[What is required]: Go through the material below and return each line with the string "back" in it.

[Records provided]:
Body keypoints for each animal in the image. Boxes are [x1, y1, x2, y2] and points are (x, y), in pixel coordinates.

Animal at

--

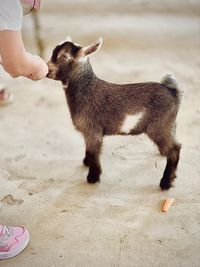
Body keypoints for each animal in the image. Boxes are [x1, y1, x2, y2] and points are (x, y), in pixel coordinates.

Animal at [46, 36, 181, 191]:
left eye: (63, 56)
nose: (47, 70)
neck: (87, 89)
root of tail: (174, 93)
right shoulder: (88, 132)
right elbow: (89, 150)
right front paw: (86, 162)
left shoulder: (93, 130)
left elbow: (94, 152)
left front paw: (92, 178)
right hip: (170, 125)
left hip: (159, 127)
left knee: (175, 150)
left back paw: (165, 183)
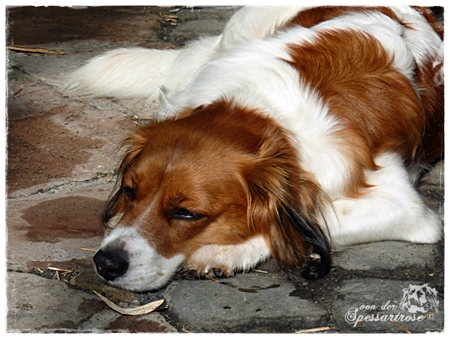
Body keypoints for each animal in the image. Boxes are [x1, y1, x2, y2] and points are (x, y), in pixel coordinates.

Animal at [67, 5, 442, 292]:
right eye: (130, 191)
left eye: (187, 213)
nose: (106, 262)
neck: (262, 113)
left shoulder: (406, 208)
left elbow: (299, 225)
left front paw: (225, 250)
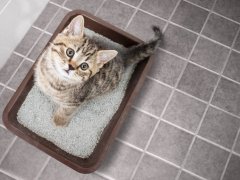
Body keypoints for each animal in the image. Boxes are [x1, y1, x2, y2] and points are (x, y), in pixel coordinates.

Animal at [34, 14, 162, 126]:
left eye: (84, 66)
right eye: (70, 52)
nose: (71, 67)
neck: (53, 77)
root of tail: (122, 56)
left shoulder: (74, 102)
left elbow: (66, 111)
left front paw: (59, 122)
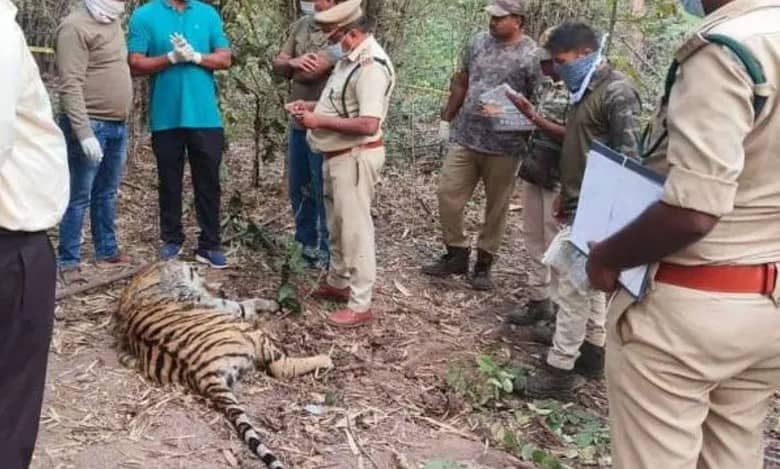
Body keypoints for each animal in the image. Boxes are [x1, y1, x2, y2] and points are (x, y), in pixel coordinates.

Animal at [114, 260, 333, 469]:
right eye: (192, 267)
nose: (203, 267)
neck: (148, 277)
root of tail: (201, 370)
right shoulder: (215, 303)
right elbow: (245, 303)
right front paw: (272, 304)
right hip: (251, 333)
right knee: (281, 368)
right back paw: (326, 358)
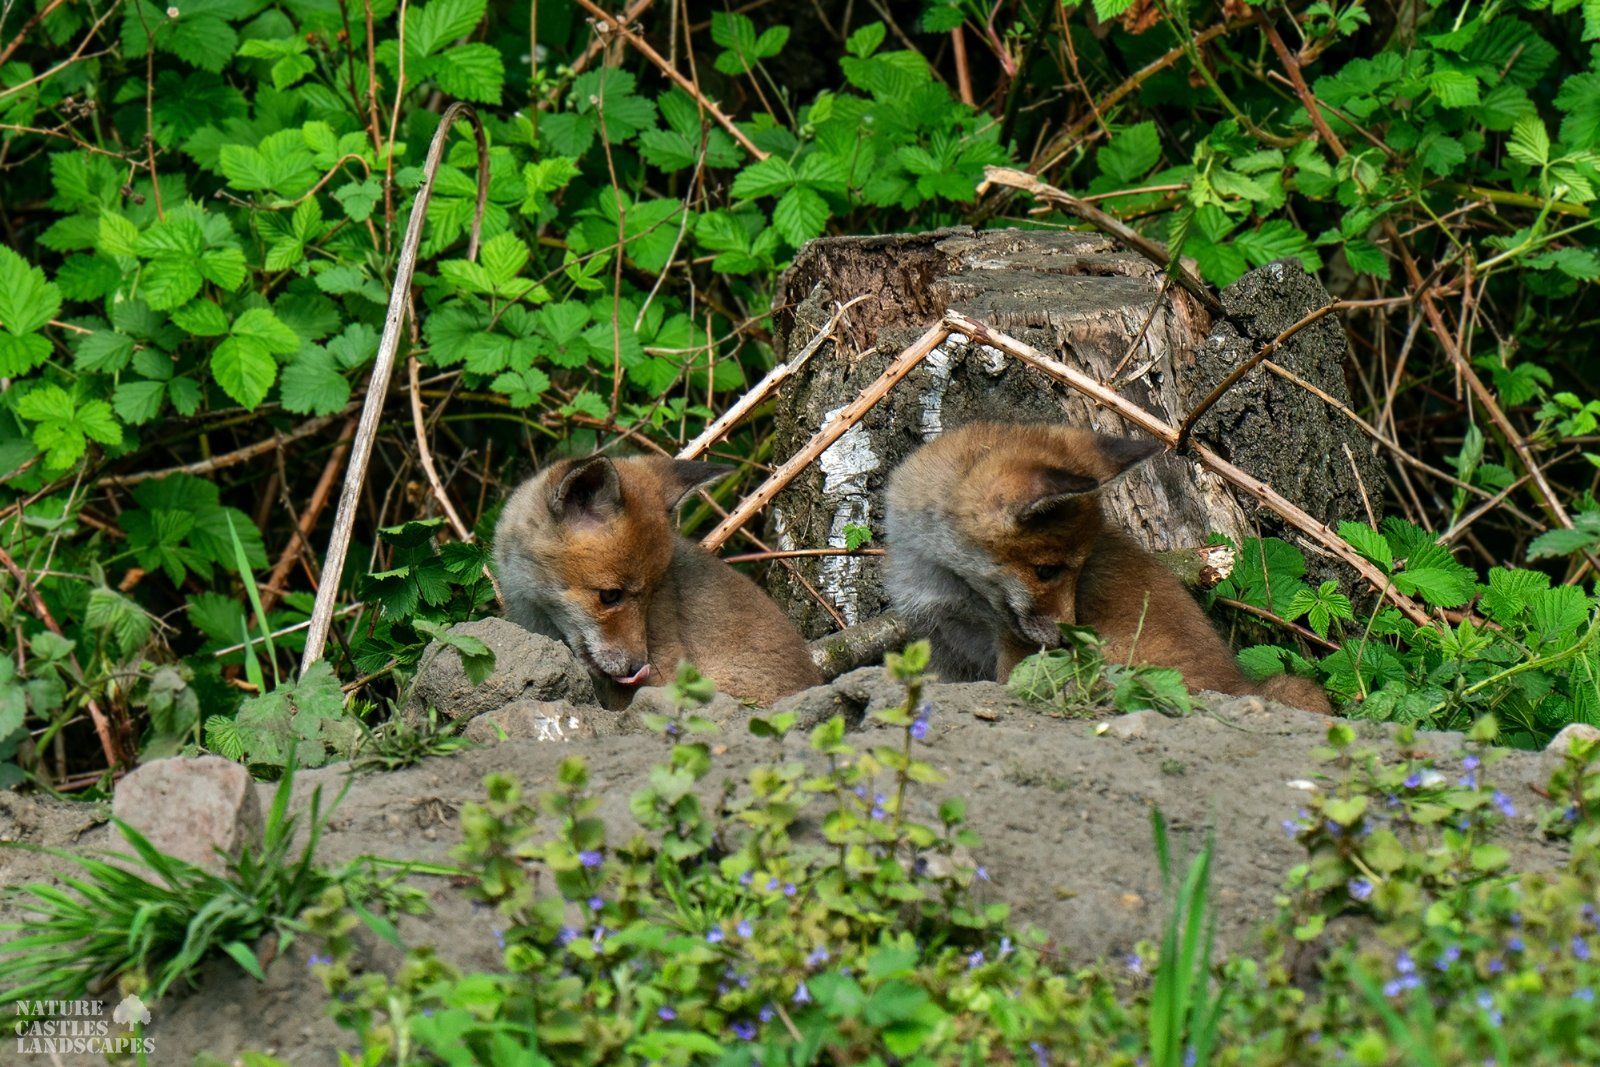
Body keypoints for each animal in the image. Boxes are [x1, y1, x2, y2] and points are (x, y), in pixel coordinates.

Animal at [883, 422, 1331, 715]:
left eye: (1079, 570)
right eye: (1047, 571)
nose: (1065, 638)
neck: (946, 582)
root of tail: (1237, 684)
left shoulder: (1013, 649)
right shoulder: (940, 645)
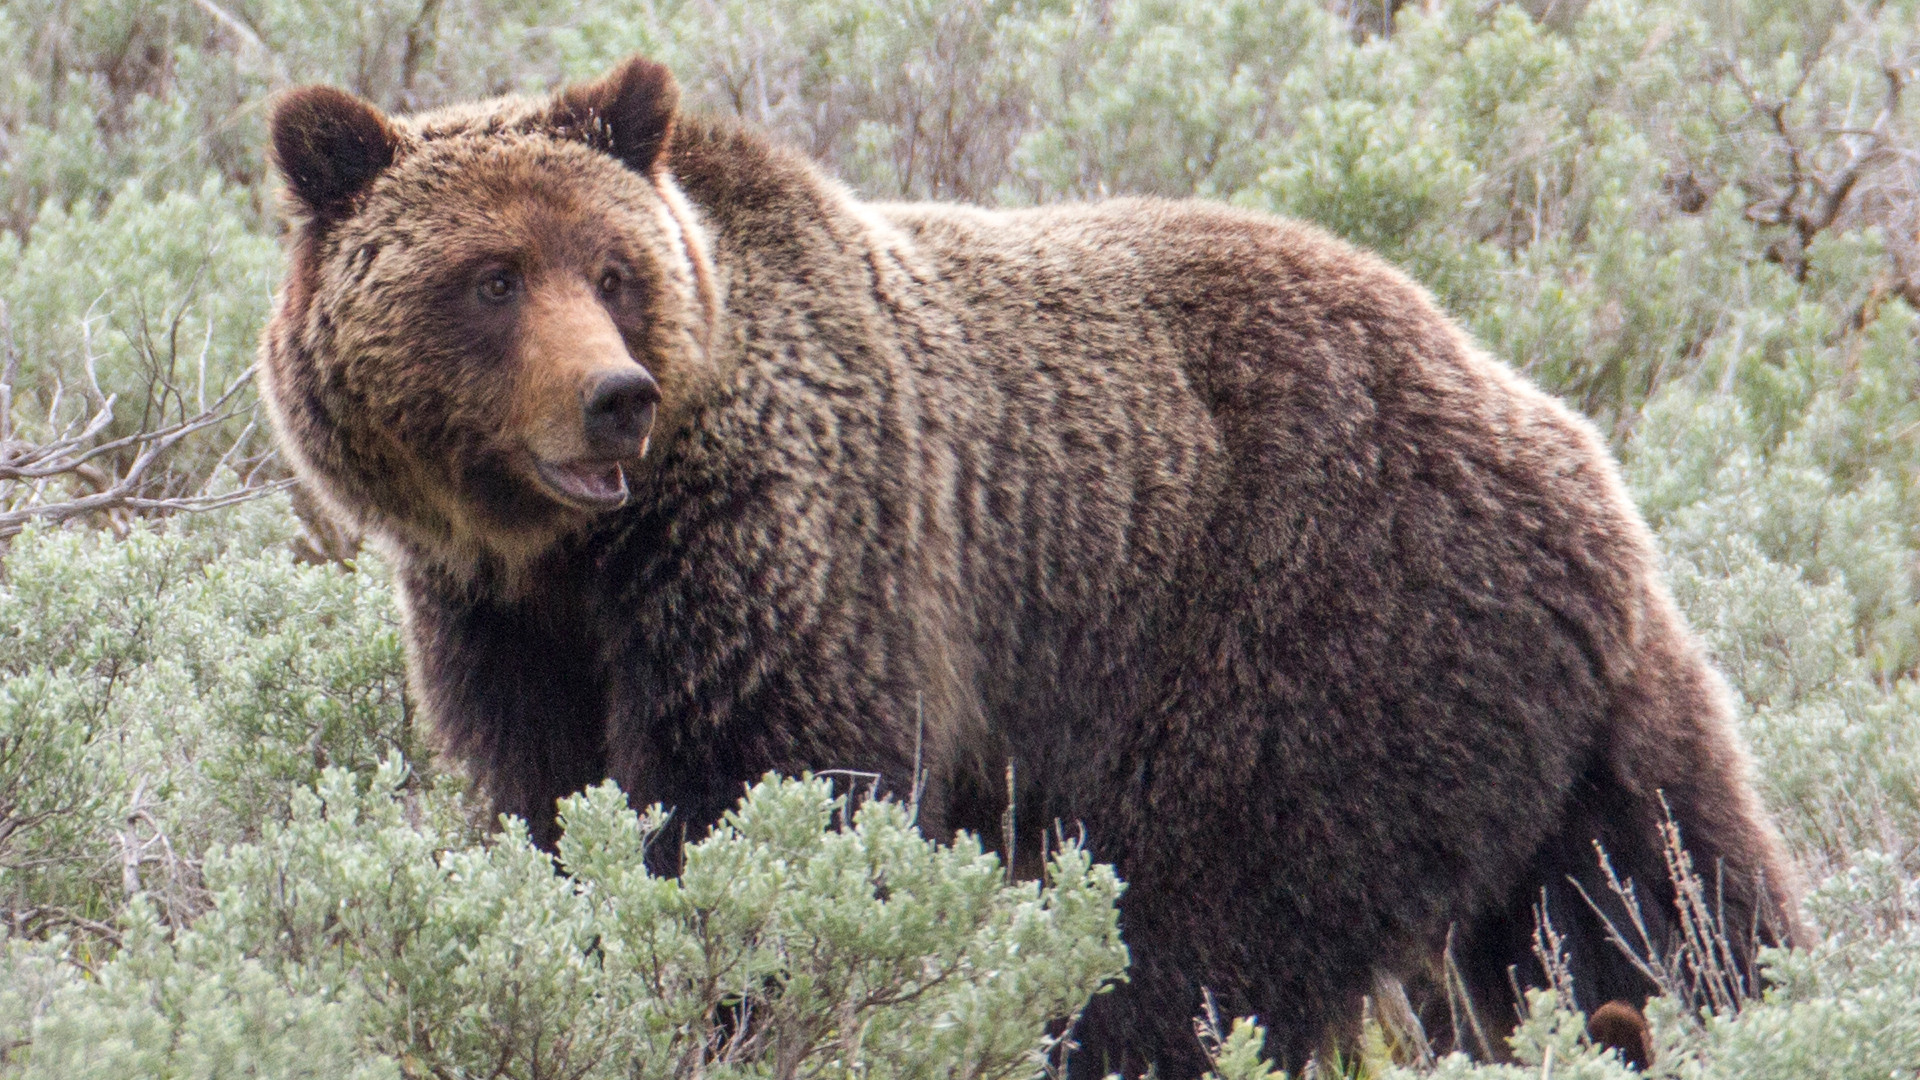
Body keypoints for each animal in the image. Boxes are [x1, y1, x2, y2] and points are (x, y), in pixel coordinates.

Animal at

...

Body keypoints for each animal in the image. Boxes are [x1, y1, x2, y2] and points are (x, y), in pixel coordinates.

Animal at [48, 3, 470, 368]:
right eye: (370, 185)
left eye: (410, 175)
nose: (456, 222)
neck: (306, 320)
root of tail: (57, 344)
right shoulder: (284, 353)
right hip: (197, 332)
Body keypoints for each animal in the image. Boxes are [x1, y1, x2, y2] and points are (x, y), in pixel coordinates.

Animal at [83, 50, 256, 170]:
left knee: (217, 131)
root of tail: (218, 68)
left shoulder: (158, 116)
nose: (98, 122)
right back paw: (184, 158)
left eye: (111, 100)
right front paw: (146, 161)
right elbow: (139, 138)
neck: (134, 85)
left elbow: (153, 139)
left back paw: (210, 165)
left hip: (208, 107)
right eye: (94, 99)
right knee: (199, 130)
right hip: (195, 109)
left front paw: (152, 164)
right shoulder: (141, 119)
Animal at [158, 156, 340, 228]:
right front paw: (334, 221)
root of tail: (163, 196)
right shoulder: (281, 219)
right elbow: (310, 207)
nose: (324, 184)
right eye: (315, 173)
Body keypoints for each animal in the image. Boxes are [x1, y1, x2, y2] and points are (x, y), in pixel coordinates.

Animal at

[Finished exercise]:
left back paw: (165, 183)
right back paw: (326, 358)
right back paw: (184, 158)
left back paw: (210, 165)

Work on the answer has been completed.